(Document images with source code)
>>>>>
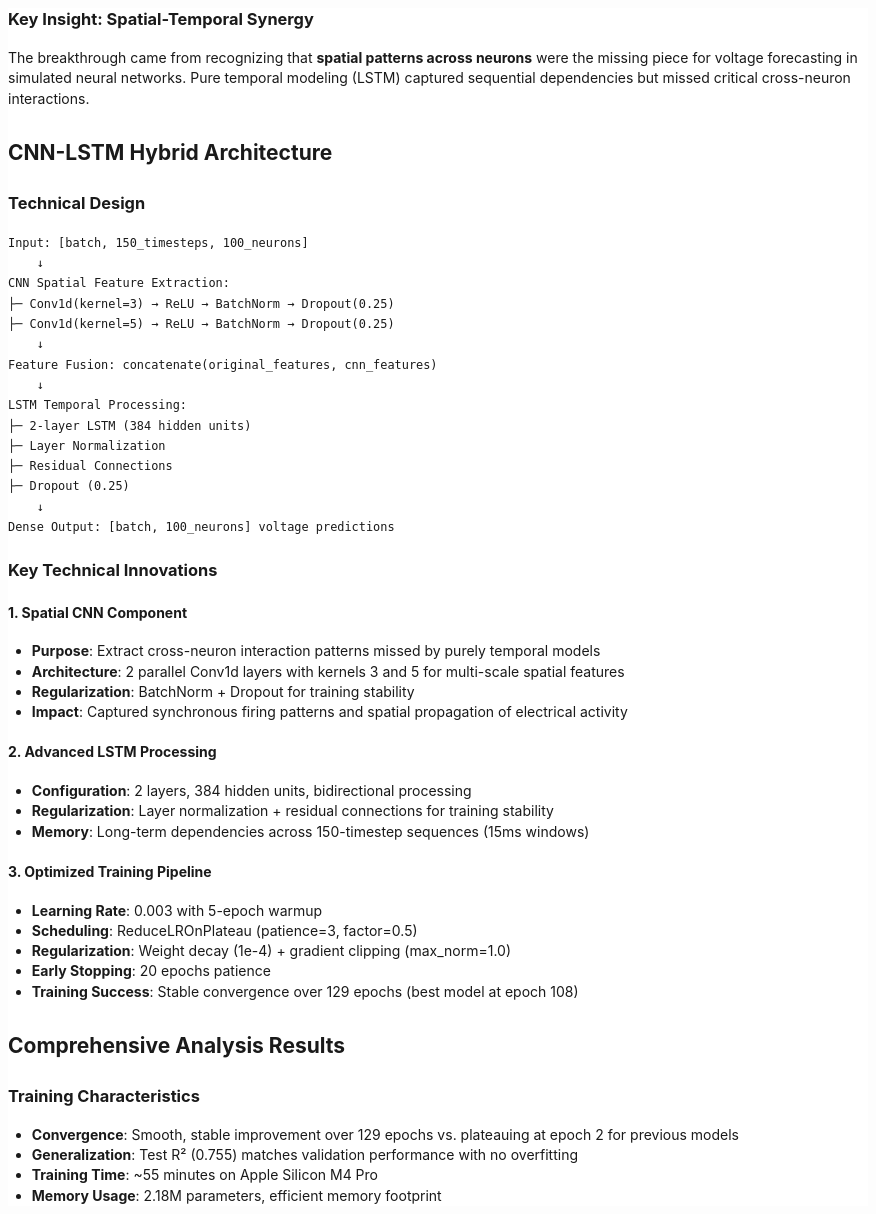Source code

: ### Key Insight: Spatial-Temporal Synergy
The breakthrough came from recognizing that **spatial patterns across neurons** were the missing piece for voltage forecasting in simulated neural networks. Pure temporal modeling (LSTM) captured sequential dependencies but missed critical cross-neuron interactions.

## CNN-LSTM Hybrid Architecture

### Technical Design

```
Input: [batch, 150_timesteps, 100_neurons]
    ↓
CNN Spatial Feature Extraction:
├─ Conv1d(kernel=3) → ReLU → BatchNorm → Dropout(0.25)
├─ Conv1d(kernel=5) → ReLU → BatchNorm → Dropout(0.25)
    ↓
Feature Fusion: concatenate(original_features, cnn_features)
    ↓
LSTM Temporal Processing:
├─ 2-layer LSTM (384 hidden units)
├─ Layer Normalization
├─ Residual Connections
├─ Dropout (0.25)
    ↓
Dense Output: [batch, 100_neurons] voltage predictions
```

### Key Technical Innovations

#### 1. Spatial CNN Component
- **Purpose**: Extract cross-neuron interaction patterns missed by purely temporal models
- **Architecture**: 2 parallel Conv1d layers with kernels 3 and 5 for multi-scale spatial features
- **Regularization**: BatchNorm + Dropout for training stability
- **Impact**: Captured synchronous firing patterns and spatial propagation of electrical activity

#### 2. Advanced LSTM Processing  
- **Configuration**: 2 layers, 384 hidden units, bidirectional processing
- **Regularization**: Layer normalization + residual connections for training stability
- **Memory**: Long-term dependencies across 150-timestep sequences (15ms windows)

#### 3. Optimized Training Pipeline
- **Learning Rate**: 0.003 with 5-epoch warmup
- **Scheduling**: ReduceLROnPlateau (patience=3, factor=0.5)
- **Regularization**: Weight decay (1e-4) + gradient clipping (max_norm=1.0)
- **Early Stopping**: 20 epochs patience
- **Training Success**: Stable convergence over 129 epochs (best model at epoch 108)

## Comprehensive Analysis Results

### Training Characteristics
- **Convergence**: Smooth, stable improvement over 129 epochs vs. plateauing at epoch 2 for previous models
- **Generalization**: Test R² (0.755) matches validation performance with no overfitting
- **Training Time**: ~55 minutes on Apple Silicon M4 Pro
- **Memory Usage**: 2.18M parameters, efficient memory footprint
<<<<<
*Work instruction:* From the data above, how many lines contain the word "stability"? Give the number alone.

*Answer to this problem:* 2